::: Extracted records :::
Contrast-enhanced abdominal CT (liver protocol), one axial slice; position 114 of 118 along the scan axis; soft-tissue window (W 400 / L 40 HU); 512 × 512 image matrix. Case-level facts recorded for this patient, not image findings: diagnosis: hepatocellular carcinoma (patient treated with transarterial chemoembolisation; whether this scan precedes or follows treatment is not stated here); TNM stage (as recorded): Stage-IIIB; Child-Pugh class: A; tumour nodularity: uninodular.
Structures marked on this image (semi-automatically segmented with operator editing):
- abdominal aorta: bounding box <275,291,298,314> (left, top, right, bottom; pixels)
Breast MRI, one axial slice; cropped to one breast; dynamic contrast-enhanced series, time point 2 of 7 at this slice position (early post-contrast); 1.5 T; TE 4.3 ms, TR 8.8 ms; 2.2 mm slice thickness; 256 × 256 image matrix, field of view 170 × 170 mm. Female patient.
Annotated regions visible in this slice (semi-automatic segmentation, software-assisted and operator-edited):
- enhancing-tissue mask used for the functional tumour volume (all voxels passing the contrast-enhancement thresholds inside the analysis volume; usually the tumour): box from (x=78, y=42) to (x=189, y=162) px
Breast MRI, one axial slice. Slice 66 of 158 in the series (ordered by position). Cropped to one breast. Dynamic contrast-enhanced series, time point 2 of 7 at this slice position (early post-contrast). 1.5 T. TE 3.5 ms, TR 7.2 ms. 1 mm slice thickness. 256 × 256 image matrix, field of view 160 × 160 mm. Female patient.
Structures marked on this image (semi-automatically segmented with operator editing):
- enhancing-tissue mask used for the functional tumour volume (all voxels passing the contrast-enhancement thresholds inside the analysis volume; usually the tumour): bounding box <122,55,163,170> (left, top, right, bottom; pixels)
:::
A line belongs in the answer if it contains the word "left"; please copy each such line from the material.

- abdominal aorta: bounding box <275,291,298,314> (left, top, right, bottom; pixels)
- enhancing-tissue mask used for the functional tumour volume (all voxels passing the contrast-enhancement thresholds inside the analysis volume; usually the tumour): bounding box <122,55,163,170> (left, top, right, bottom; pixels)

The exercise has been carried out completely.